You can technically analyze the data just as you would with any other GLM, but you just have to keep in mind that the error surrounding the beta coefficients for your sparser event will probably be larger than with your more frequent events. This means that your test statistics (T/Z) for that sparse condition will be likely also be smaller, since these variables take variance of beta coefficients into account. However, you usually aren’t converting to T/Z stats until the end (e.g., after contrasting betas from different conditions).

Hey thanks for the rapid feedback,
I performed my analysis, which yielded some very interesting results, but I was given some feedback that because there is the problem of heteroskedasticity, the assumptions of the traditional summary statistics approach are not valid.
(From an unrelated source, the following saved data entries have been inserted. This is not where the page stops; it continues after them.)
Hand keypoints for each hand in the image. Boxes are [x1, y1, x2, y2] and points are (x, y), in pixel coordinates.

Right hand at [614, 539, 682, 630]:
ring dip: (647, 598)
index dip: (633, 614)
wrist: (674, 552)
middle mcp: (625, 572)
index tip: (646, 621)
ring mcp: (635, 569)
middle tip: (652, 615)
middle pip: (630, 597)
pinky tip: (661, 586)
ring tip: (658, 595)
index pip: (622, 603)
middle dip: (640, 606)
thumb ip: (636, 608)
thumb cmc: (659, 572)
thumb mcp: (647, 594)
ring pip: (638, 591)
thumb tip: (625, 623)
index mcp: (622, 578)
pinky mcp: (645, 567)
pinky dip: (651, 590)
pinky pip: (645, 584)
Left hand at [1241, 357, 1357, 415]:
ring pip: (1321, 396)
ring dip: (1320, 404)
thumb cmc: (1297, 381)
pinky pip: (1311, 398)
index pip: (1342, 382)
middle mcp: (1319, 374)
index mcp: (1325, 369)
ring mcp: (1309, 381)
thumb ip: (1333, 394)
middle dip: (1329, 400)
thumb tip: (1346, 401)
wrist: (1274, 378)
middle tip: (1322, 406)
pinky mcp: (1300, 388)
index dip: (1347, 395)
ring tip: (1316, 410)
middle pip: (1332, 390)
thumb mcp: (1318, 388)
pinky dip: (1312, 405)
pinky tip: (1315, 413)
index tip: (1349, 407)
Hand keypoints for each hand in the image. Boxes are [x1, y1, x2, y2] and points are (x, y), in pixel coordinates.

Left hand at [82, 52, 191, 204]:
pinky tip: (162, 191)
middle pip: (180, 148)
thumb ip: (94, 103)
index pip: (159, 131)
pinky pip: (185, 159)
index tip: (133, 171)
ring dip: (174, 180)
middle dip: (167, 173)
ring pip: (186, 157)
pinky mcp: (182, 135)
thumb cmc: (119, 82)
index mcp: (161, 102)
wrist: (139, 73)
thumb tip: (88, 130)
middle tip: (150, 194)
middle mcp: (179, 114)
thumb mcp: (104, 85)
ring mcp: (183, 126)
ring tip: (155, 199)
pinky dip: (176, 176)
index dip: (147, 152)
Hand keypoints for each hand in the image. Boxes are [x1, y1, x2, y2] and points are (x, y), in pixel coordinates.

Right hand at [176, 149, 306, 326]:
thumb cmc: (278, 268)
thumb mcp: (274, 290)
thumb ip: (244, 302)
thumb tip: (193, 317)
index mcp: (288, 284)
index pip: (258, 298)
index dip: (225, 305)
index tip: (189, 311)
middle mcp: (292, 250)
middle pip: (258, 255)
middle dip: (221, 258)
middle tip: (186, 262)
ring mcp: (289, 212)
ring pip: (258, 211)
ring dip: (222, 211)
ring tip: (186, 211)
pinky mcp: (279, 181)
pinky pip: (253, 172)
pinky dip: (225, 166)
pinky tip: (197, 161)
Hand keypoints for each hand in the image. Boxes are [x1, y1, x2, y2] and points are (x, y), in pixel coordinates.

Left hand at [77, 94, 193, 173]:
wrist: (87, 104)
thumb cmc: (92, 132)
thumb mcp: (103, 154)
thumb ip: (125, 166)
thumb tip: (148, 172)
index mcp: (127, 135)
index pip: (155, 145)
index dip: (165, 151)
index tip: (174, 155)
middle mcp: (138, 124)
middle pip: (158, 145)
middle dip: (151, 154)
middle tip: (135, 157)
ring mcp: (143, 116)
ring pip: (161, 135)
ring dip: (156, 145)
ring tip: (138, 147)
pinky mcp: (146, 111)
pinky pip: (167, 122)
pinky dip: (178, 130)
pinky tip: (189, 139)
Therefore, I cannot move the betas at the second level and do inference on them using a t-test for example.
Because of that, I am trying to find additional ways to do inference. Is there another approach, or a way to justify the summary statistics approach ?

I think that in your case, a paired t-test is valid. It may be suboptimal in terms of power, but I don’t see a fundamental for it to be invalid.
By paired t-test, I means that you want to test the reponse difference btw the target condition with fewer trials and another one.
HTH,
Bertrand Thirion